_Exercise objective_: Copy exactly, and only, the lines from the line containing "text [77, 566, 1092, 592]" through the last line of the records below, both included.

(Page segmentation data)
══════

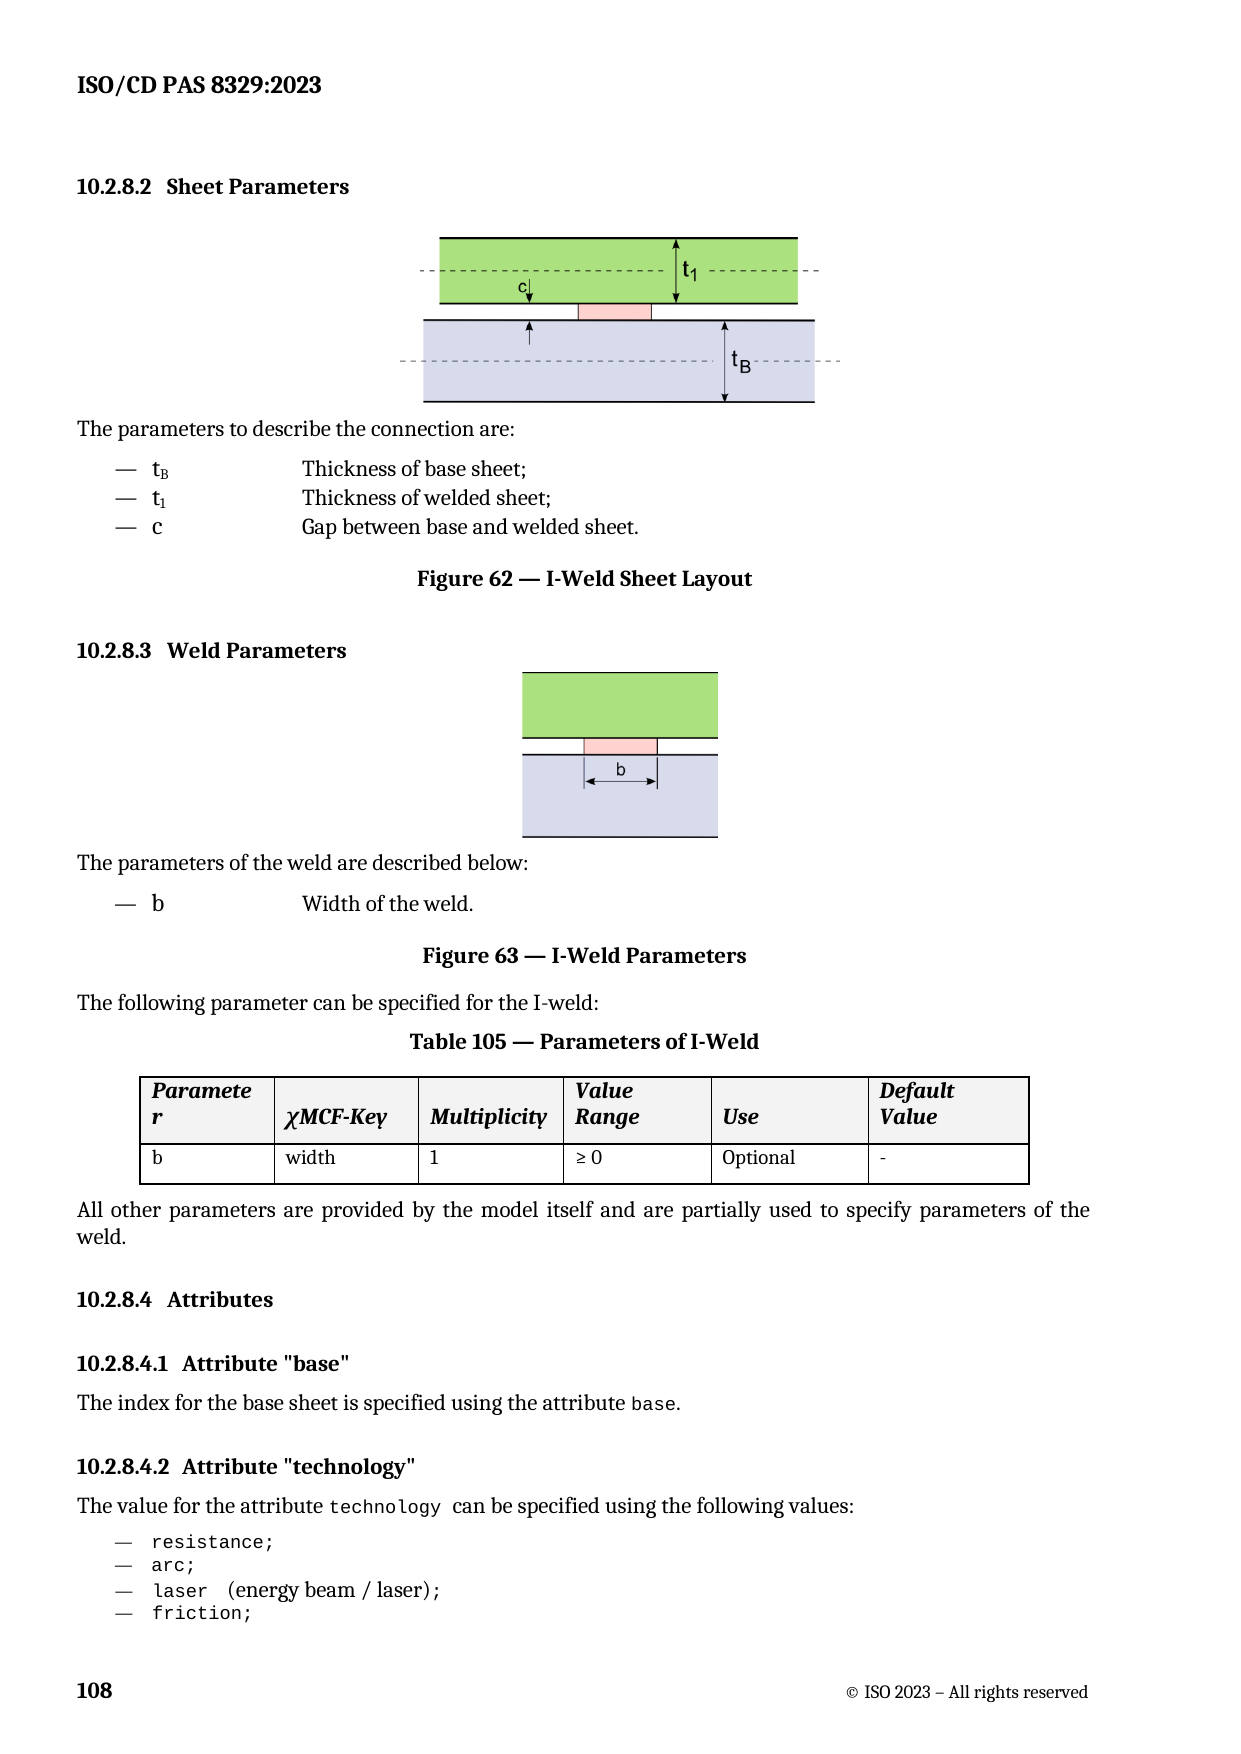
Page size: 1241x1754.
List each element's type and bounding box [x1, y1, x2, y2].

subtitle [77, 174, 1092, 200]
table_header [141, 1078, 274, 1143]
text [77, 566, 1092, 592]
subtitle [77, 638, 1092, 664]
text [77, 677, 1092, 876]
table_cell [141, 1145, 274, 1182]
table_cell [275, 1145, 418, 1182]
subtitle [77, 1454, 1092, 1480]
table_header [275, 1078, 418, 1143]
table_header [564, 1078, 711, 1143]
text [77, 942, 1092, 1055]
picture [522, 672, 718, 838]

══════

_Task solution_:
text [77, 566, 1092, 592]
subtitle [77, 638, 1092, 664]
text [77, 677, 1092, 876]
table_cell [141, 1145, 274, 1182]
table_cell [275, 1145, 418, 1182]
subtitle [77, 1454, 1092, 1480]
table_header [275, 1078, 418, 1143]
table_header [564, 1078, 711, 1143]
text [77, 942, 1092, 1055]
picture [522, 672, 718, 838]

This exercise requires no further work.